La phrase n'est donc pas une justification du point de vue littéral, car il n'y a pas d'outils de causalité dans le texte, ni du point de vue du sens déduit (mafhoum), car elle n'est pas une description explicative liée à la règle...

En conclusion, la phrase n'est pas une justification, mais une description de la réalité des terres au regard des preuves juridiques qui s'y rapportent...

Deuxièmement : Concernant l'exemple que vous avez cité : « ...si la terre est cultivée avec des produits ne faisant pas partie des catégories de la Zakat... elle est alors exempte de fonction... ».

Vous avez mal interprété le sens du terme « fonction ». La terre ne cesse pas d'être 'ushriyyah si elle est plantée de pêchers... Si quelqu'un vous demandait : « Quelle est la catégorie de cette terre ? Est-elle 'ushriyyah ou kharadjiyyah ? »

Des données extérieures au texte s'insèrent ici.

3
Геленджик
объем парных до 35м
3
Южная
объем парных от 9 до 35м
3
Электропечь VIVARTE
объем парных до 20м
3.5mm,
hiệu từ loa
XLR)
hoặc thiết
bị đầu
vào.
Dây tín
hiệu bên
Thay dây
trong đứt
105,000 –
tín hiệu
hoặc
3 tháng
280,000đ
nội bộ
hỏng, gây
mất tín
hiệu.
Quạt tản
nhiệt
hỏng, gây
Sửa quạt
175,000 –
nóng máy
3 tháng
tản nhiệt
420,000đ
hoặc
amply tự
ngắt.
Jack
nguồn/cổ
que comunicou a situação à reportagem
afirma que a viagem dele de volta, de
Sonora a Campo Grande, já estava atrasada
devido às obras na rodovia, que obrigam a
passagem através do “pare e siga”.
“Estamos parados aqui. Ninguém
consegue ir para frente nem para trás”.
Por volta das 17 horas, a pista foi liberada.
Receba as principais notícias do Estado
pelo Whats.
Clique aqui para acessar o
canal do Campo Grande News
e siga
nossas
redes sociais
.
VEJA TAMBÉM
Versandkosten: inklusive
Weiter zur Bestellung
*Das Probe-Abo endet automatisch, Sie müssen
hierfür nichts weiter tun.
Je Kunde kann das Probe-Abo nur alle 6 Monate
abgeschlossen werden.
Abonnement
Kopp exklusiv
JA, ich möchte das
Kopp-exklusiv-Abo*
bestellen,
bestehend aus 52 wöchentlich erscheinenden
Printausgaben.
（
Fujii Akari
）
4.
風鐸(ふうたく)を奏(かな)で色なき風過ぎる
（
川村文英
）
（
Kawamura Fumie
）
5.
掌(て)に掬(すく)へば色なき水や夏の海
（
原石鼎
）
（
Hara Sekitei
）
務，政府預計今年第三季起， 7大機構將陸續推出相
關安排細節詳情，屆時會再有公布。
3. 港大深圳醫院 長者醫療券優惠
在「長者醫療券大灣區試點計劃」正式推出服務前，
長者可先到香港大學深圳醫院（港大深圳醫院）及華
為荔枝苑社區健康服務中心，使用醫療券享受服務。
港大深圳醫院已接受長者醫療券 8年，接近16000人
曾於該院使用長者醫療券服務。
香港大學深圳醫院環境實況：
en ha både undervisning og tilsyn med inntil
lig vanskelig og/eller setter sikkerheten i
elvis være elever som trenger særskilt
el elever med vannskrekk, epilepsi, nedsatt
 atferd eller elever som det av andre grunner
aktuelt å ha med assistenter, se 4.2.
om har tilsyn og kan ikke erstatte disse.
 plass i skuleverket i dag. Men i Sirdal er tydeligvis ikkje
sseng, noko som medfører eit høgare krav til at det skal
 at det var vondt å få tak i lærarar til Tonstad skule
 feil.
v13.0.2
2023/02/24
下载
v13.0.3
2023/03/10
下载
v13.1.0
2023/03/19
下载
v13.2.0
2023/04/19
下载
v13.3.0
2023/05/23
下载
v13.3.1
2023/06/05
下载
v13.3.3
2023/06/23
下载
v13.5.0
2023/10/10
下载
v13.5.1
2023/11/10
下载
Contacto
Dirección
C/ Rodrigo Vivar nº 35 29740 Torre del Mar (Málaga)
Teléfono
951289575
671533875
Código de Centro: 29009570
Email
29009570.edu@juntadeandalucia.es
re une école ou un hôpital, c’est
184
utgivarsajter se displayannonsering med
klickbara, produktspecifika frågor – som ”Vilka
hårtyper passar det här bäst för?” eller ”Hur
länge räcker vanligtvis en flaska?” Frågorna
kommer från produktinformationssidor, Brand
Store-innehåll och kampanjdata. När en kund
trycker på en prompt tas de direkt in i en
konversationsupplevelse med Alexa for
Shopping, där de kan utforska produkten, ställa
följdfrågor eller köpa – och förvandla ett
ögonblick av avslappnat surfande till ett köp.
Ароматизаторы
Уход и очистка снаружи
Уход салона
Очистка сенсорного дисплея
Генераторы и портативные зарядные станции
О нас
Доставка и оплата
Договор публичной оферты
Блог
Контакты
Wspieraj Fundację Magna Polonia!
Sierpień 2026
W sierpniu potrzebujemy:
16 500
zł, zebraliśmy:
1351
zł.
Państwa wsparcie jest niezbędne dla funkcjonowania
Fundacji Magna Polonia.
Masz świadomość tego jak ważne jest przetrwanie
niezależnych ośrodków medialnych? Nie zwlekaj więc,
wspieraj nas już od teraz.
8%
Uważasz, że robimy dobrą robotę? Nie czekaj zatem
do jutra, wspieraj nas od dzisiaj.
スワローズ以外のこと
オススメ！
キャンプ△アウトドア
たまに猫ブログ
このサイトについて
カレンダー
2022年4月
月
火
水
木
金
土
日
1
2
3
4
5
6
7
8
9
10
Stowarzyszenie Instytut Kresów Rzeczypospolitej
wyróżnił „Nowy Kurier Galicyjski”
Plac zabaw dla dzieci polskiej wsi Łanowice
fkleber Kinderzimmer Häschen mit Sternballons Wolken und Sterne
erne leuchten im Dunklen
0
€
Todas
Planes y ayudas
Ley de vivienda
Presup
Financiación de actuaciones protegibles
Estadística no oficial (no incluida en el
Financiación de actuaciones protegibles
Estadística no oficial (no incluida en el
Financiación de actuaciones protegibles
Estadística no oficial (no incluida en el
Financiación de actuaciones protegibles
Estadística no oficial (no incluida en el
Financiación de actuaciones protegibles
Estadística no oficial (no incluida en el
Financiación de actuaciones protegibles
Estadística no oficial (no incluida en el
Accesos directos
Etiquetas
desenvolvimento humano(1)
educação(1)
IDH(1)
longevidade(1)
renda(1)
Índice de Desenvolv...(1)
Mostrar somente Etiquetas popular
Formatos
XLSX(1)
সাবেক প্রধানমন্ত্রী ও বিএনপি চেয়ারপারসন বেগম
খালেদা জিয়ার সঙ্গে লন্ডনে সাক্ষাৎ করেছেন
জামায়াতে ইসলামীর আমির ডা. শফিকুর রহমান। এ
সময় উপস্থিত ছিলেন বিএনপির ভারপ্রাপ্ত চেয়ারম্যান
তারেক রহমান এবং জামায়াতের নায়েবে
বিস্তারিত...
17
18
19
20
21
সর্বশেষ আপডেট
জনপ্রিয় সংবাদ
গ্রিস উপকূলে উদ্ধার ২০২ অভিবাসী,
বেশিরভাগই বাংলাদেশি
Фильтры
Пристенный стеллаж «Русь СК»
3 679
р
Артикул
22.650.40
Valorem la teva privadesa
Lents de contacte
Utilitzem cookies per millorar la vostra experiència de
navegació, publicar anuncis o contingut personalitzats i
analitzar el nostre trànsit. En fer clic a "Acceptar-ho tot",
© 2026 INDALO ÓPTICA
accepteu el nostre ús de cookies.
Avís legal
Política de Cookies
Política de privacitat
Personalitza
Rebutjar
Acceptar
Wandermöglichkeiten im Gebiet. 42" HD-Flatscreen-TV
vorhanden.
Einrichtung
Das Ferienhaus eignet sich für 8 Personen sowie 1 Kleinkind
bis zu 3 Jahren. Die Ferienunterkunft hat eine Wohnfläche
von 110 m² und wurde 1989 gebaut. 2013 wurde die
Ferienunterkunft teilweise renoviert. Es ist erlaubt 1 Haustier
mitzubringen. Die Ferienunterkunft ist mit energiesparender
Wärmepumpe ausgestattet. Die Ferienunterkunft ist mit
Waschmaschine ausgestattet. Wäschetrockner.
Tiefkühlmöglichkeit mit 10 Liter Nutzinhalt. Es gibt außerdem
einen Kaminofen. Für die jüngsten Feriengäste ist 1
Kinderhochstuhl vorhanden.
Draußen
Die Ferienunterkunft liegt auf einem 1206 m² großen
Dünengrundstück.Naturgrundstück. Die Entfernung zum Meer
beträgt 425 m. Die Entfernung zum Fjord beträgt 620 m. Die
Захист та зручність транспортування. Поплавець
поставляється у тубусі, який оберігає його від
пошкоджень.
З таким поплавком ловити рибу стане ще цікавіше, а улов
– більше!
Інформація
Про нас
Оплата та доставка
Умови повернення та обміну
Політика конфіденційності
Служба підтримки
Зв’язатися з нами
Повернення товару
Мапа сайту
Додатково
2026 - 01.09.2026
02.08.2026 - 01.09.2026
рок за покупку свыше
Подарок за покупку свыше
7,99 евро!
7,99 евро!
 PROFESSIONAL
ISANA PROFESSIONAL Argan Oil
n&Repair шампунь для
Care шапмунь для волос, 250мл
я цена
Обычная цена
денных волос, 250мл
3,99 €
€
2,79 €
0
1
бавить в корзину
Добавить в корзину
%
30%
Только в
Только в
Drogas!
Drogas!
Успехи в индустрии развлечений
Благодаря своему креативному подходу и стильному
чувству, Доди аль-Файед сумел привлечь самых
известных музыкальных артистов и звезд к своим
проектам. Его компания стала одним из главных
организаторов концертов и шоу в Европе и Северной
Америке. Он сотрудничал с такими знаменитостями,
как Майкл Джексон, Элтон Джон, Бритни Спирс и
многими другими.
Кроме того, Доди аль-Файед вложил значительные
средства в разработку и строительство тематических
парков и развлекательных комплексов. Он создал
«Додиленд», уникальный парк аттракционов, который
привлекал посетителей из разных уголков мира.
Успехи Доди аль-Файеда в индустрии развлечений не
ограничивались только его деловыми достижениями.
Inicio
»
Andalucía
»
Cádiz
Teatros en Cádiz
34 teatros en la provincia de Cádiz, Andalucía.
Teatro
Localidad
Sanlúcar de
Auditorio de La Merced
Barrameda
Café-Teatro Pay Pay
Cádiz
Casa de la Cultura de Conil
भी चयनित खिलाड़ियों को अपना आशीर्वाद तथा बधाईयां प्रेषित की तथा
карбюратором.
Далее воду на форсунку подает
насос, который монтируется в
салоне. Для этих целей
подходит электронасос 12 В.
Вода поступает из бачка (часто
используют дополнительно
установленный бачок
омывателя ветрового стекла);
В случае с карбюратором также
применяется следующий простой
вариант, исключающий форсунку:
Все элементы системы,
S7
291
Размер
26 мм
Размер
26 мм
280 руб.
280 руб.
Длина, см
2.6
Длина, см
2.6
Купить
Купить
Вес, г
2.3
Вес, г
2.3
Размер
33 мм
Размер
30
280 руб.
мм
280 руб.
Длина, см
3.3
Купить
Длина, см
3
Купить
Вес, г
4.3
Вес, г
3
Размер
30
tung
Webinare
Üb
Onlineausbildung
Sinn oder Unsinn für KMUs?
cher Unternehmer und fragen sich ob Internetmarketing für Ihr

Diriez-vous qu'elle n'est pas 'ushriyyah ? Au contraire, vous diriez nécessairement : « Sa catégorie est 'ushriyyah », vous ne diriez pas qu'elle est kharadjiyyah, ni qu'elle n'est ni l'une ni l'autre...

En revanche, si l'on vous demande si cette récolte est soumise à la Zakat, vous répondriez par la négative.

Le problème comporte donc deux aspects :

  1. La catégorie de la terre : elle est 'ushriyyah.
  2. La Zakat sur sa récolte : il n'y a pas de Zakat dessus.